L.P.Q. Desde 20 de janeiro deste ano, com a chegada de Donald Trump à presidência dos Estados Unidos, há um clima de grande incerteza, angústia e medo na comunidade de imigrantes latinos e, principalmente, na comunidade indocumentada, pois são alvo direto dos ataques racistas e xenófobos desta administração. Honduras sofreu um dos maiores êxodos em massa nos doze anos e sete meses de narcoditadura, onde milhares e milhares de hondurenhos se exilaram fugindo da pobreza extrema e da violência resultantes da instabilidade política.

Hoje, Honduras lidera a lista de pessoas em risco de deportação com um número exagerado de cerca de 260.000, e isso obviamente criou um estado de medo e angústia nas famílias que temem ser separadas e despojadas do que construíram neste país.

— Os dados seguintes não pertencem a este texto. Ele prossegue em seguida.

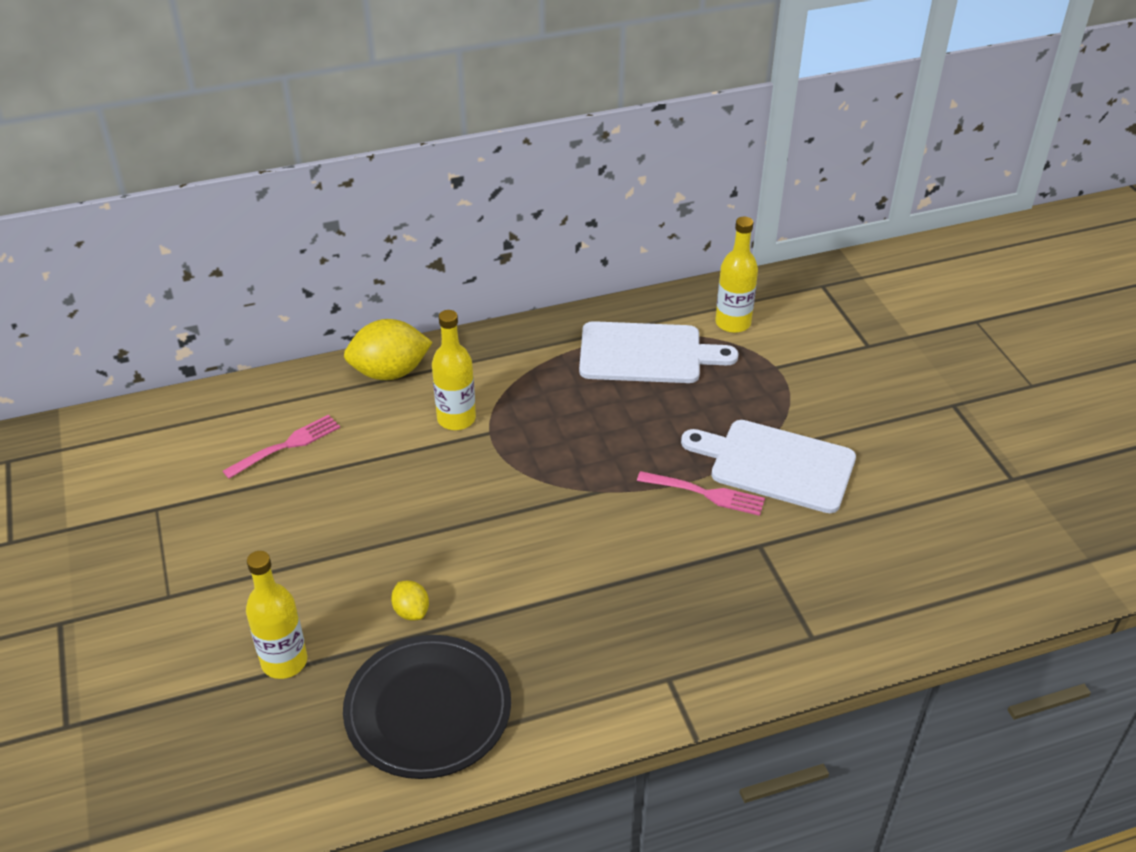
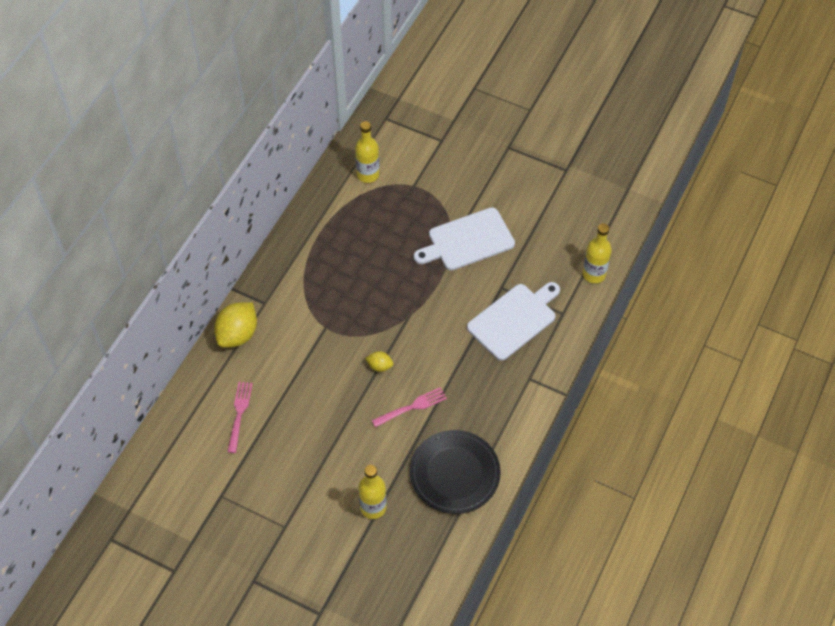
camera: 45 degrees left, 15 degrees up
(411, 611) = (397, 440): yellow lemon -> yellow lemon (379, 366)
(456, 419) = (301, 333): yellow bottle -> yellow bottle (594, 274)
(647, 354) = (348, 225): white cutting board -> white cutting board (514, 320)
(704, 493) = (453, 280): pink fork -> pink fork (411, 407)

Migrantes hondurenhos em um dos tantos pontos que dificultaram sua entrada aos EUA

No entanto, nossa presidenta foi a primeira a sair em defesa dos migrantes e tem procurado manter um diálogo honesto e firme, no marco do respeito mútuo, com a nova administração para continuar apoiando nossos irmãos e irmãs. Por esta razão, o programa ‘Irmãos e Irmãs Voltam para Casa’ já foi criado em Honduras para fornecer apoio abrangente aos hondurenhos que retornam.

R.F. Por fim, Lucy, com a pré-candidatura da Ministra Rixi Moncada pelo Partido Libre,  pretendem garantir novamente uma mulher presidenta para Honduras? Quais são suas credenciais para vencer as eleições deste ano e substituir Xiomara Castro?

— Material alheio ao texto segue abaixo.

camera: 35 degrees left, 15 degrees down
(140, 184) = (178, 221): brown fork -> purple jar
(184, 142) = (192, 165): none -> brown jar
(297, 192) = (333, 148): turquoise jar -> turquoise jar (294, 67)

L.P.Q. Nossa presidenta Xiomara Castro de Zelaya nunca será substituída. Ela, assim como o presidente Zelaya, será nossa presidenta eterna. Mas é claro que nosso processo de resistência e revolução continua. Agora, nesta segunda etapa do resgate e reconstrução do país, temos como candidata presidencial a professora, advogada, ministra e líder do nosso partido Libre, a companheira Rixi Ramona Moncada Godoy.

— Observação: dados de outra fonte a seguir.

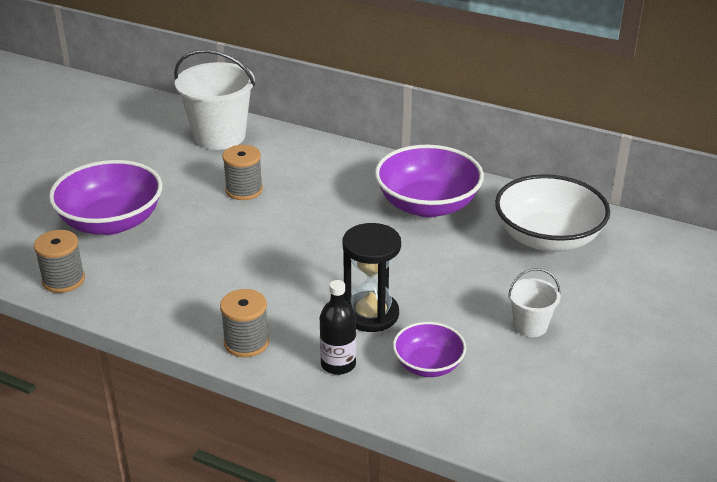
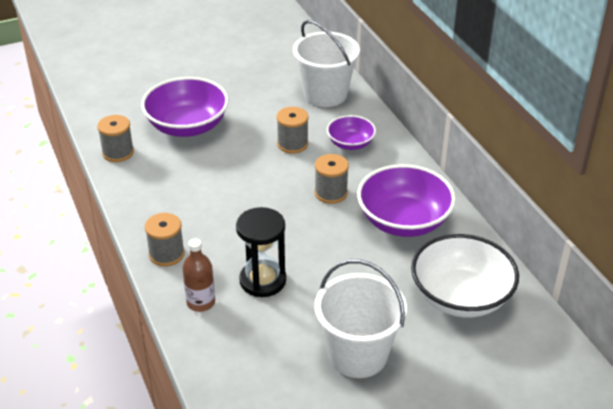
camera: 40 degrees right, 5 degrees up
(335, 213) = (331, 193): none -> grey spool
(338, 364) = (201, 302): black bottle -> brown bottle
(428, 365) = (254, 338): purple bowl -> purple bowl (350, 143)
(530, 326) = (358, 355): white bucket -> white bucket, size x1.96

Ela tem uma ampla e bem-sucedida trajetória na área da educação, também como juíza e magistrada, bem como na administração pública, atuando desde a administração do presidente Zelaya como Secretária do Trabalho e Segurança (2006-2008), Gerente da Empresa Nacional de Energia Elétrica (2008-2009). Juntou-se ao processo de Resistência e em 2020 foi eleita pelo Partido Livre como Conselheira do Conselho Nacional Eleitoral (2020-2022) e foi uma das maiores responsáveis ??pelo triunfo do nosso partido em 2021. De 2022 a 2023 foi eleita pela Presidente Xiomara Castro de Zelaya como Secretária de Finanças e em 2024 passou a liderar a Secretaria de Segurança.

Rixi Moncada anuncia sua pré candidatura à presidência de Honduras pelo partido de Xiomara Castro

Dentro do nosso partido, nossa ministra Moncada tem uma popularidade tal que seis dos sete movimentos partidários a apoiam. Em outras palavras, em Libre goza de aceitação quase unânime dentro do partido, e isso será demonstrado em números no dia 9 de março deste ano, quando nosso partido Libre e os partidos Liberal e Nacional realizarão eleições internas e primárias. Nessas eleições, os três partidos escolherão os candidatos que os representarão nas eleições gerais marcadas para 30 de novembro para os cargos de presidente, deputados, prefeitos e vereadores. Por sua vez, os partidos políticos elegirão  suas autoridades internas, como Coordenador Geral e Coordenador Adjunto.

Fora do Libre, a chamada oposição hondurenha está dividida entre a continuidade da narcoditadura representada pelo que resta do narcopartido nacional e o partido liberal que, em essência, sempre estiveram conspirando como marionetes do império e da oligarquia.

Em relação às primárias, eles estão completamente divididos, enquanto nós estamos muito unidos em torno da nossa pré-candidata. Por enquanto, tudo indica que o atual partido da oposição não é um concorrente, mas o trabalho de organização, conscientização e mobilização do povo deve continuar para garantir uma segunda vitória retumbante para o povo, e é nisso que estamos focados e trabalhando.

 

*Lucy Pagoada Quesada, é professora e comunicadora social. Apresenta nos Estados Unidos o programa “Voices of Resistance” com a professora brasileira, Andréia Vizeu. Pagoada é casada com o conhecido escritor hondurenho, Roberto Quesada, e tem um filho do mesmo nome. Coordena o Partido Libre, de Xiomara Castro e José Manuel Zelaya Rosales, no que os hondurenhos chamam de Departamento 19, que nucleia a imensa comunidade imigrante hondurenha nos Estados Unidos.